One of the country’s most heralded archeological restorations is Mission San Luis in Tallahassee. The exhibits and history confirms the roots of Florida’s modern cuisine and wine tradition. Researchers have been able to reconstruct not only the buildings that had the Spanish monks and soldiers living in harmony with the local Apalachee Indians, but the food they shared and the presence of abundant wines is documented. The wines for dinking and communion were from Spain and likely varietals like Tempranillo and Grenache, quite similar to today’s wines from Rioja.
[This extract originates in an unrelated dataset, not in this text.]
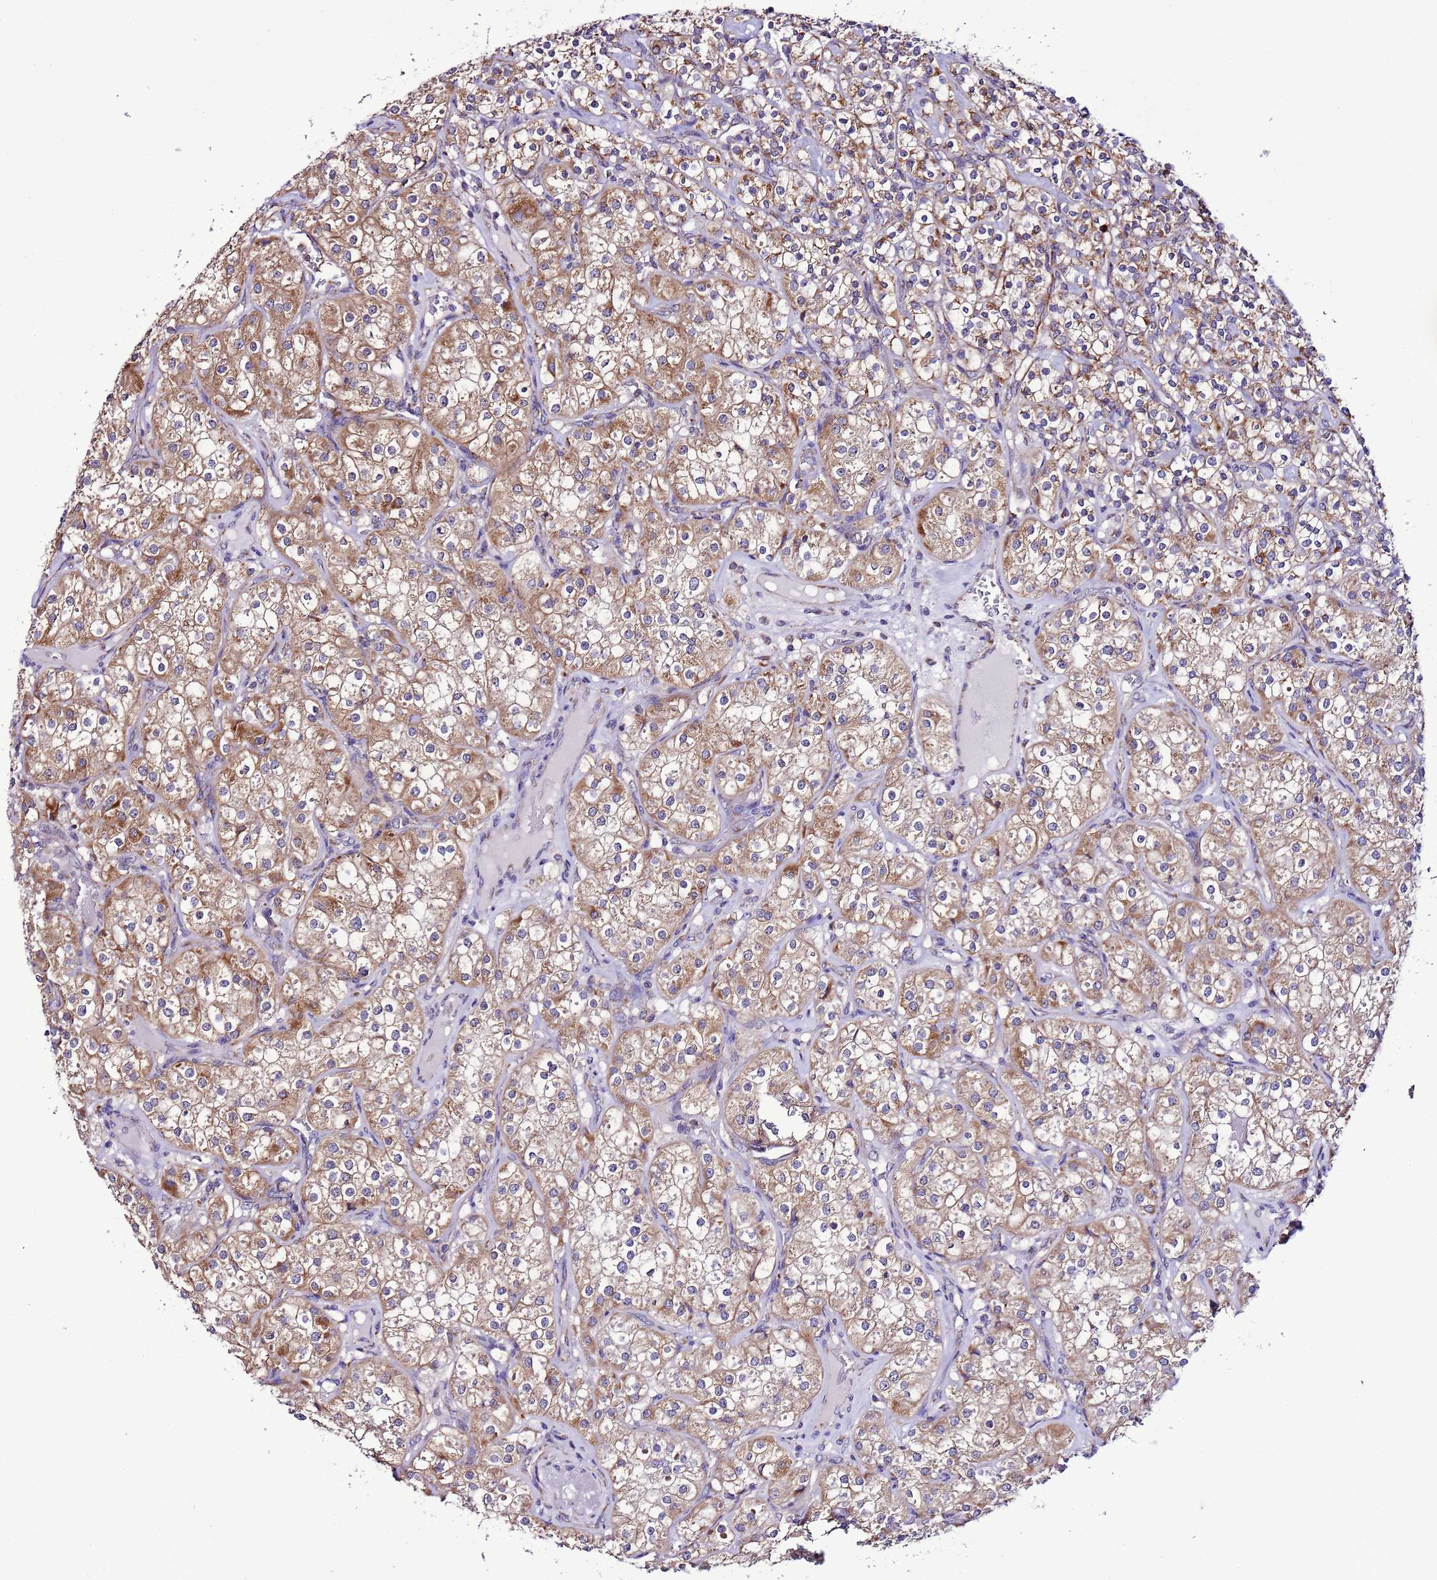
{"staining": {"intensity": "moderate", "quantity": ">75%", "location": "cytoplasmic/membranous"}, "tissue": "renal cancer", "cell_type": "Tumor cells", "image_type": "cancer", "snomed": [{"axis": "morphology", "description": "Adenocarcinoma, NOS"}, {"axis": "topography", "description": "Kidney"}], "caption": "A high-resolution micrograph shows IHC staining of renal adenocarcinoma, which exhibits moderate cytoplasmic/membranous positivity in approximately >75% of tumor cells.", "gene": "UEVLD", "patient": {"sex": "male", "age": 77}}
Tallahassee, the birthplace of hushpuppies, was once home to Prince Charles Louis Napoleon Achilles Murat, a relative of Napoleon Bonaparte whose wife Catherine Willis Gray was the great-grandniece of George Washington. Chez Pierre sits on the land where the Count’s home once served guests French inspired cuisine prepared from local ingredients similar to those grown and eaten by the Apalachee and Spaniards. With an international reputation, Chez Pierre attracts dignitaries including a descendant of Napoleon Bonaparte who recently dined there and is expected back soon for an encore.

Marjorie Kinnan Rawlings had wild mallards living on her farm – a local food source if there ever was one – available for her mallard dinners. Not surprisingly, she cooked with wine, added sherry to her roast chickens and served wines to guests. For her roasted mallards, she recommended “any good dry red wine, preferably Burgundy.”

Duck confit was my entrée choice at Chez Pierre. Staying true to Ms. Rawling’s protocol, the wine was Burgundy. Every bite confirmed the miracle of fresh Florida ingredients and cooks who revere tradition. The food and wines enjoyed in the modern South pay homage to ancestry.

This is a higher life where Old and New World food and wine heritage synthesize easily in the South and particularly in the Sunshine State with its unique blending of people and culinary diversity.